- Chickasaw Campaign of 1739: Part of the Chickasaw Wars
| Date | July 24, 1739 – March 31, 1740 |
| Location | East Arkansas, West Tennessee and Northeast Mississippi |
| Result | Strategic Chickasaw victory; Negotiated peace; |

Belligerents
- Chickasaw: France

Commanders and leaders
- Unknown: Sieur de Bienville

Strength
- Perhaps 500 men well fortified: 1,200 French regulars and militia, 2,400 Indian warriors, few of whom were engaged

Casualties and losses
- Negligible: At least 500 due to sickness

= Chickasaw Campaign of 1739 =

The Chickasaw Campaign of 1739 (July 24, 1739 – March 31, 1740), also known as the Second Chickasaw War, was a continuation of the Chickasaw Wars pursued by the French in Louisiana. In 1739 the French prepared extensively but failed to engage the Chickasaw beyond some half-hearted skirmishing, and finally accepted a negotiated peace.

After the 1736 disasters of Ogoula Tchetoka and Ackia, Upper and Lower Louisiana were still separated by the obstinate Chickasaw. The Choctaw applied relentless pressure by ambushing hunting parties and traffic on the trading path to South Carolina. Alternately, the Choctaw devastated croplands and livestock after using superior numbers to force the Chickasaw into their forts. Under orders, Bienville immediately began to prepare a second grand expedition. Determined to remedy the lack of siege weapons and of coordination that had ruined his first, he obtained artillery, engineers and miners, and more soldiers. He planned for horses, meat on the hoof, forts for staging of men and supplies, and roads to carry the army and its accouterments.

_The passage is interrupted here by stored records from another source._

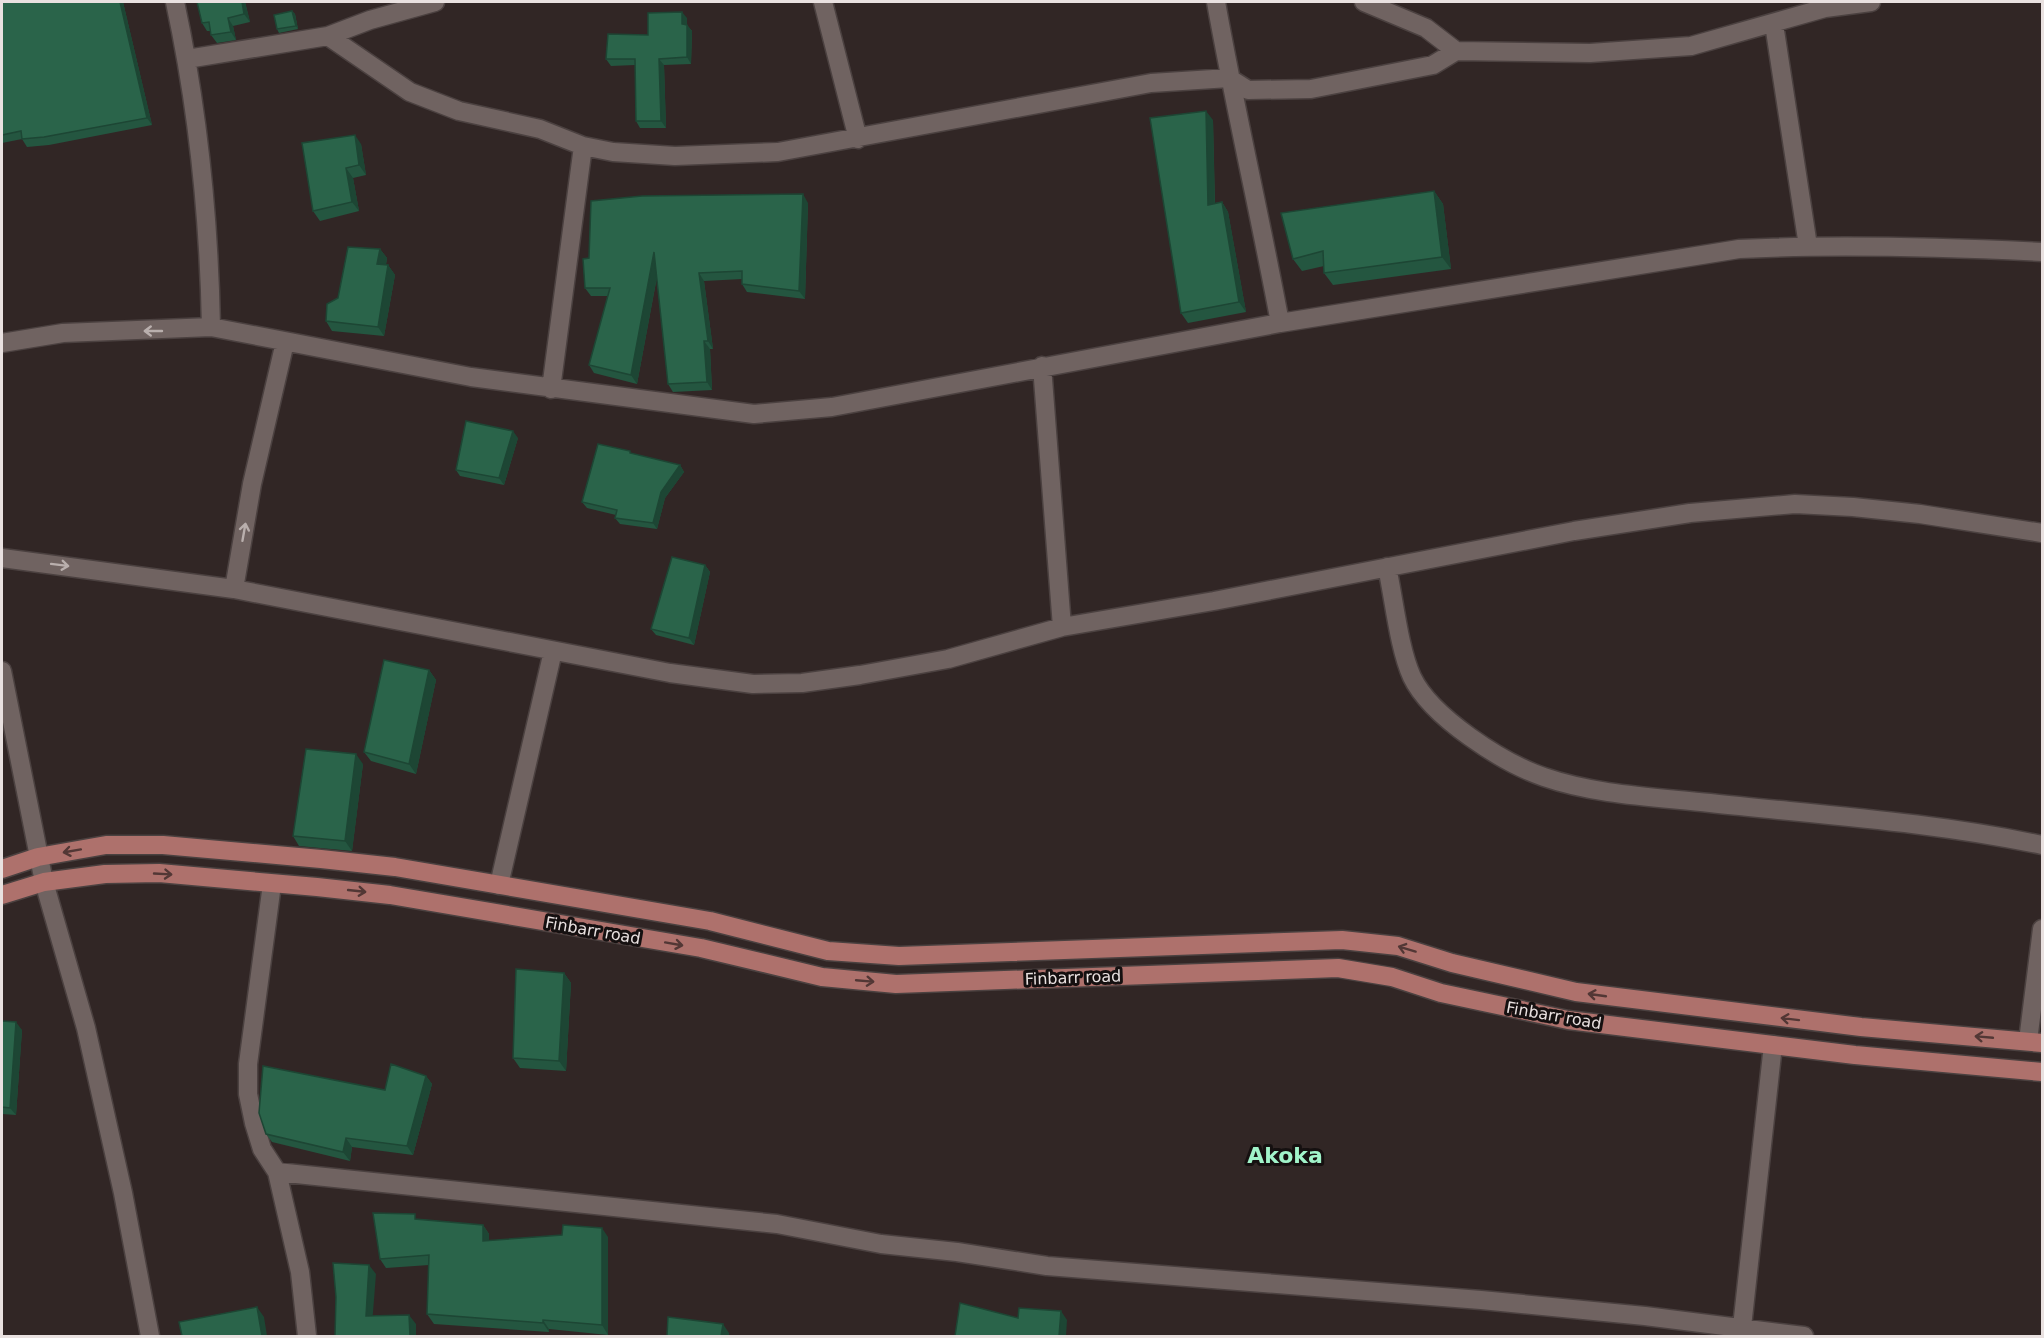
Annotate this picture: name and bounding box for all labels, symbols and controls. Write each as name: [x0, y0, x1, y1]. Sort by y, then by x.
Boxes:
one-way arrow: [143, 325, 163, 337]
one-way arrow: [239, 522, 250, 542]
one-way arrow: [49, 560, 69, 571]
one-way arrow: [63, 846, 83, 857]
one-way arrow: [153, 868, 173, 879]
one-way arrow: [347, 886, 367, 897]
street label: Finbarr road: [544, 913, 642, 948]
one-way arrow: [664, 938, 683, 949]
one-way arrow: [1398, 943, 1417, 954]
street label: Finbarr road: [1024, 966, 1122, 989]
one-way arrow: [855, 976, 874, 987]
one-way arrow: [1587, 990, 1607, 1001]
street label: Finbarr road: [1505, 998, 1603, 1033]
one-way arrow: [1781, 1013, 1801, 1024]
one-way arrow: [1975, 1031, 1995, 1042]
district label: Akoka: [1247, 1143, 1323, 1168]

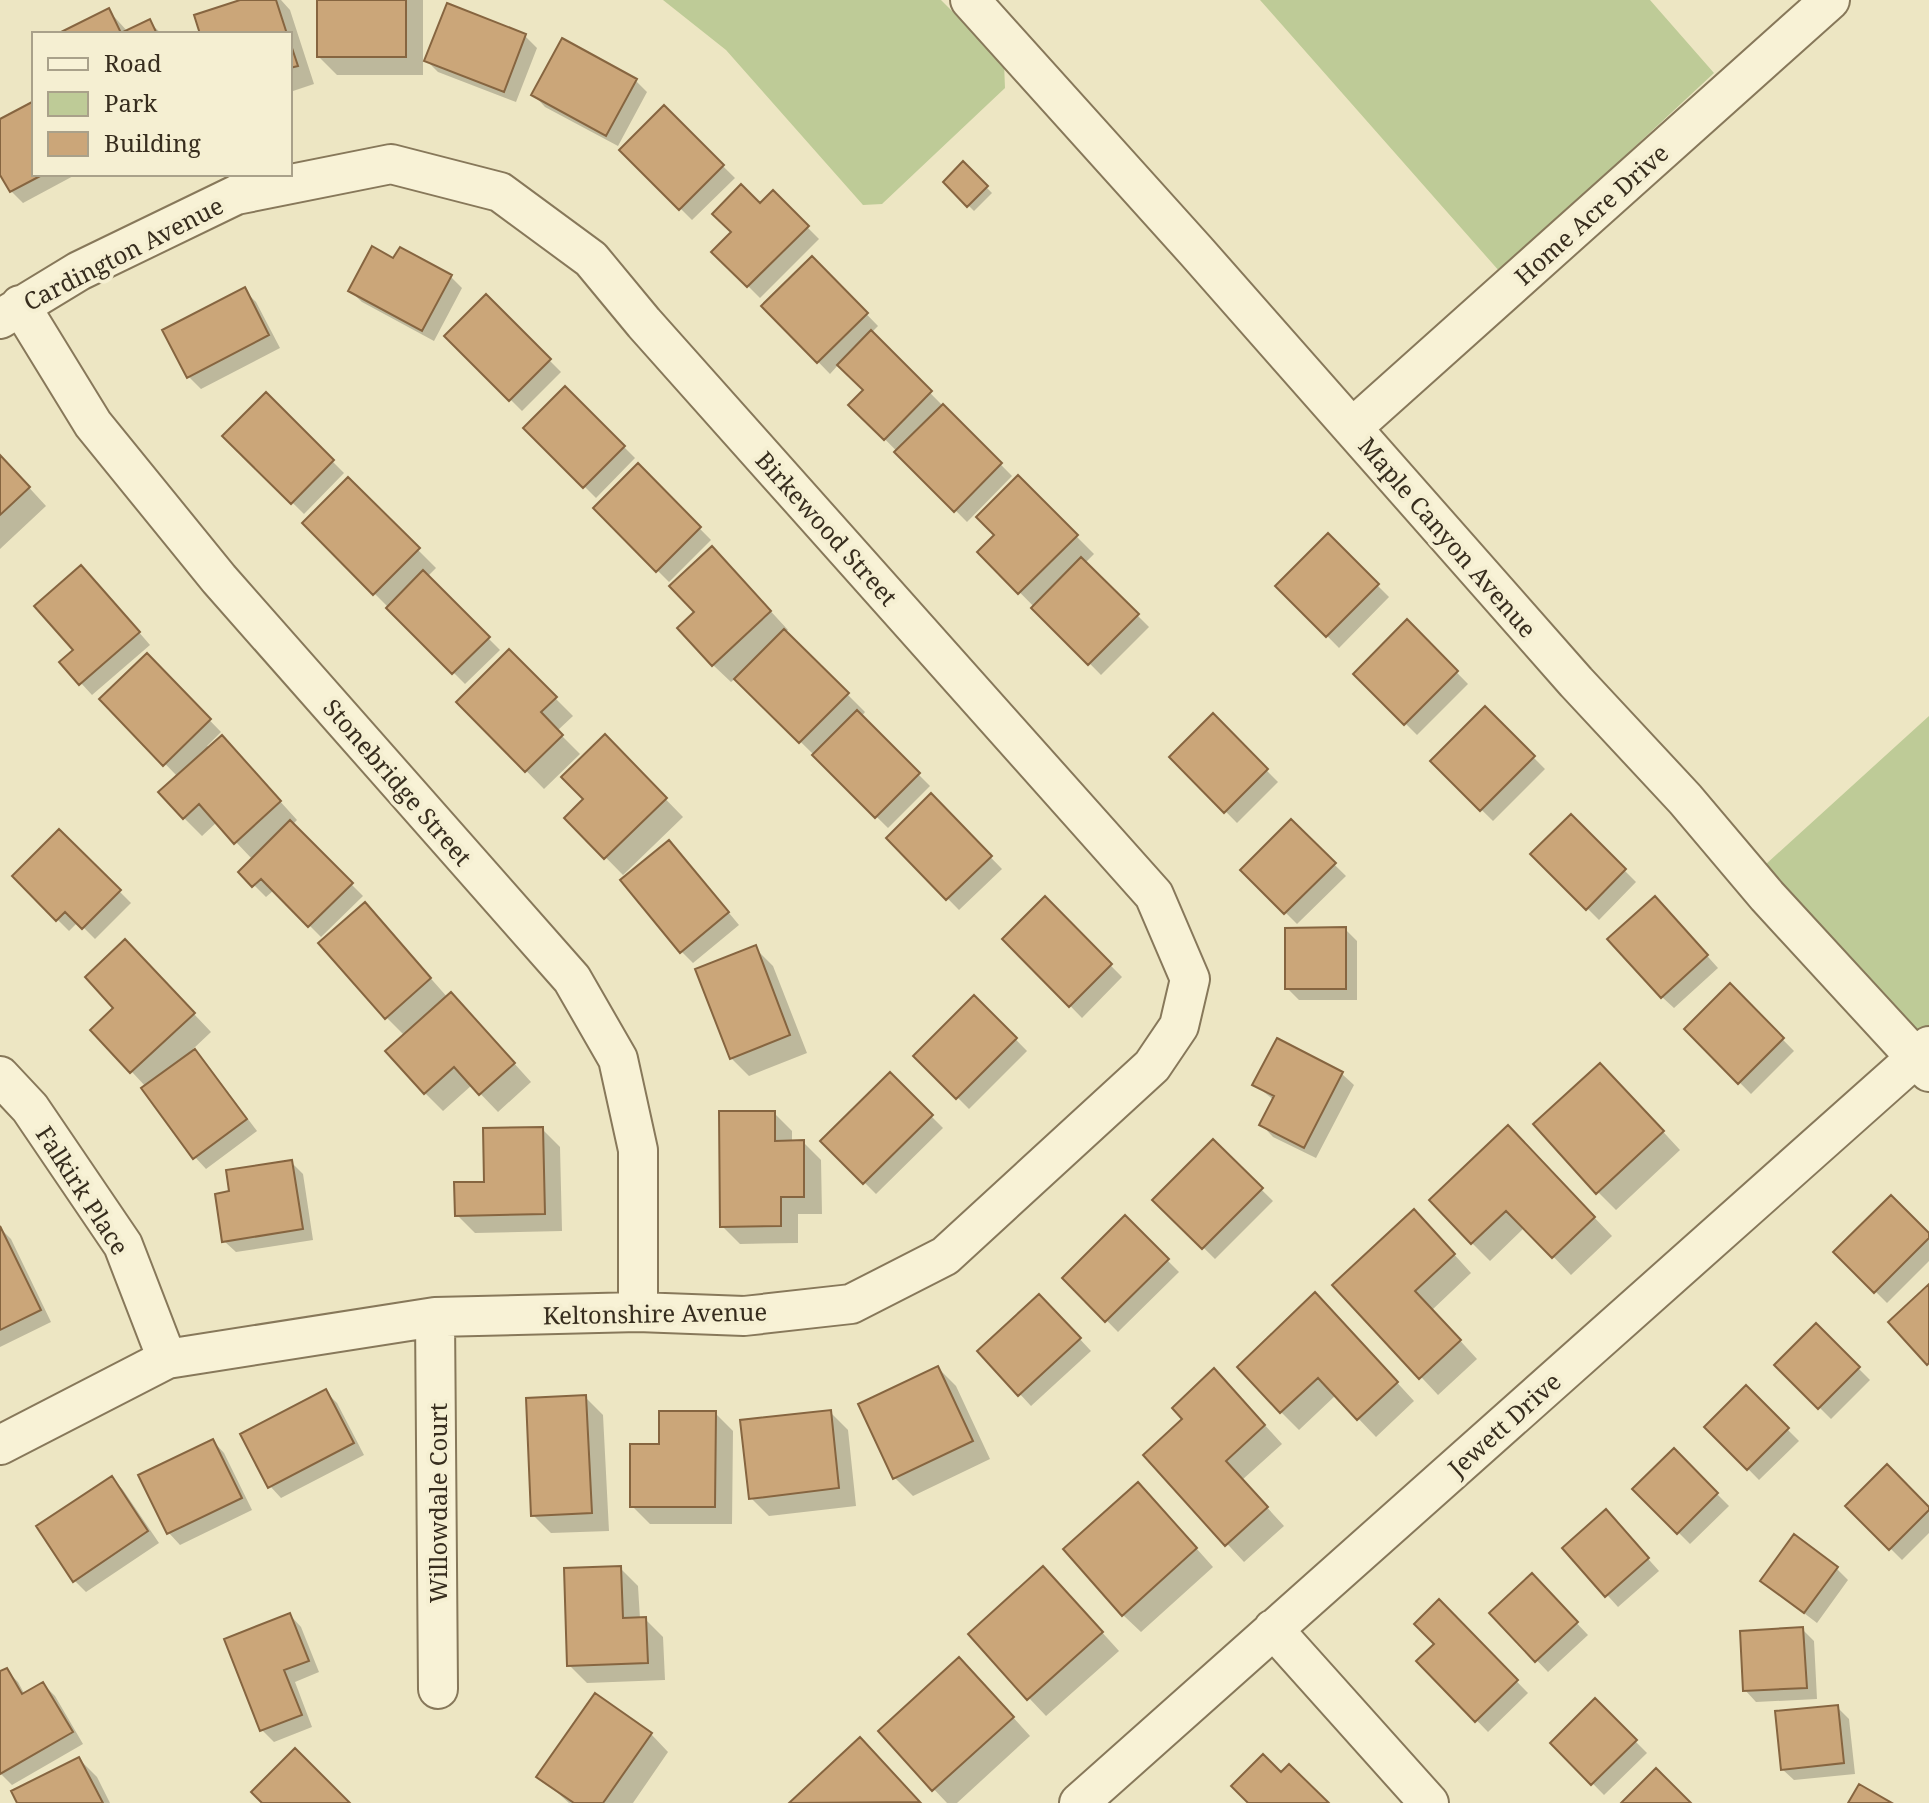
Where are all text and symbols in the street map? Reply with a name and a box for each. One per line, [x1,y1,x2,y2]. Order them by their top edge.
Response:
legend [32,32,292,176]
text: Road [104,46,162,79]
text: Park [104,86,158,119]
text: Building [104,126,201,159]
street label: Home Acre Drive [1507,136,1675,292]
street label: Cardington Avenue [17,188,229,318]
street label: Maple Canyon Avenue [1352,430,1544,644]
street label: Birkewood Street [749,444,905,612]
street label: Stonebridge Street [316,692,480,872]
street label: Falkirk Place [29,1119,137,1261]
street label: Keltonshire Avenue [543,1295,767,1331]
street label: Jewett Drive [1440,1364,1568,1484]
street label: Willowdale Court [421,1403,454,1603]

Bienville selected a route up the Mississippi River this time, after receiving assurance from an engineering survey that artillery could be transported overland from there to the Chickasaw villages. A supply depot was built on the western bank of the Mississippi River at the mouth of the St. Francis River. Fort de l'Assumption was built across the Mississippi on the fourth Chickasaw Bluff, at the Margot (present day Wolf) River, to receive men from throughout New France.

Three detachments reached the rendezvous in August 1739: Bienville's nephew Noyan with a vanguard from New Orleans, La Buissionnière from Fort de Chartres with militia and two hundred Illinois, and Céloron with a 'considerable number of Northern Indians' and a company of cadets from Canada. As in 1736 the southern force was slow. Bienville finally arrived in November and reviewed the force which numbered 1200 Europeans and 2400 Indians, roughly twice the men available in 1736.

But the army had already suffered greatly from sickness. To this was added short rations, discontent and desertion during the 'imbecility' of the coming months. 120 miles remained to reach the Chickasaw villages, an easy march for men with rifles, but a different matter for a siege train. As soldiers built carts and wagons, Bienville ruled that the route laid out by the engineer was too low, and that rains had made it impassable. By January 1740 a highland route was blazed, but in the meantime high water interrupted the supply of provisions and the position at Fort de l'Assumption was becoming untenable. Even then the army remained, until in February a council of war decided that they could not march 'without hazarding the reputation of the king's arms'.

Finally, in March, Céloron struck out with his corps of cadets, one hundred regulars, and four or five hundred Indians. Traveling light and following much the same route as d'Artaguette in 1736, this force quickly reached the villages. Céloron allowed his Indians to
do what they would, and meanwhile remained open to any offers of peace. After several days of useless skirmishing, negotiations were opened. Suffering under steady Choctaw pressure, and impressed by the massive preparations at Fort de l'Assumption, the Chickasaws had long been giving hints that they would be reasonable. The French demanded that all remaining Natchez be bound over. The Chickasaw replied that most of the Natchez were hunting or had left their lands permanently, but with delivery of several Natchez and French prisoners, peace was confirmed.

The Chickasaw were quiet for several years afterward but continued their trade with the British and had nothing to lose by resuming their aggression. A heavy army with siege equipment could not reach them through the wilderness. A light army could reach them but was useless against their fortified villages.

Bienville lamely claimed victory, and if it were not a victory, at least he had taken all possible precautions. But the expedition had cost more than three times the normal yearly expenses of the entire colony of Louisiana with no visible result. Hundreds of men had been lost to disease - including 500 of the 1200 Europeans at Fort de l'Assumption. The incredible months-long delay there lacks definitive explanation, although internal politics and a reluctance to engage without heavy equipment have been advanced as possible reasons.